TASK ITEM:
Without any of the pictures, transcribe all the lines below exactly.

PROVIDED INFORMATION:

++++++++

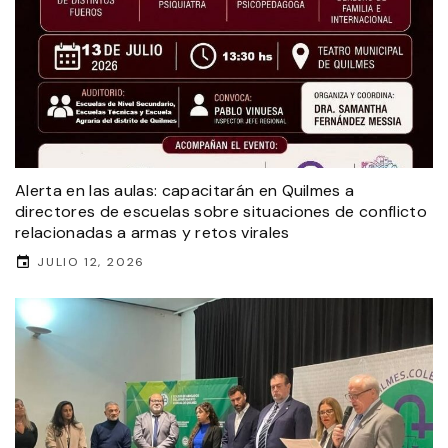
Alerta en las aulas: capacitarán en Quilmes a
directores de escuelas sobre situaciones de conflicto
relacionadas a armas y retos virales
JULIO 12, 2026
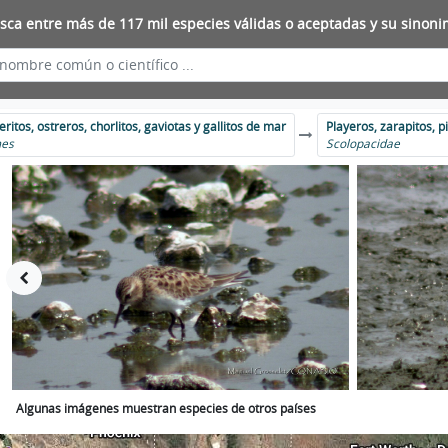
sca entre más de 117 mil especies válidas o aceptadas y su sinoni
eritos, ostreros, chorlitos, gaviotas y gallitos de mar
Playeros, zarapitos, 
mes
Scolopacidae
Algunas imágenes muestran especies de otros países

++++++++

THE COMPLETED TASK:
Alerta en las aulas: capacitarán en Quilmes a
directores de escuelas sobre situaciones de conflicto
relacionadas a armas y retos virales
JULIO 12, 2026
sca entre más de 117 mil especies válidas o aceptadas y su sinoni
eritos, ostreros, chorlitos, gaviotas y gallitos de mar
Playeros, zarapitos, 
mes
Scolopacidae
Algunas imágenes muestran especies de otros países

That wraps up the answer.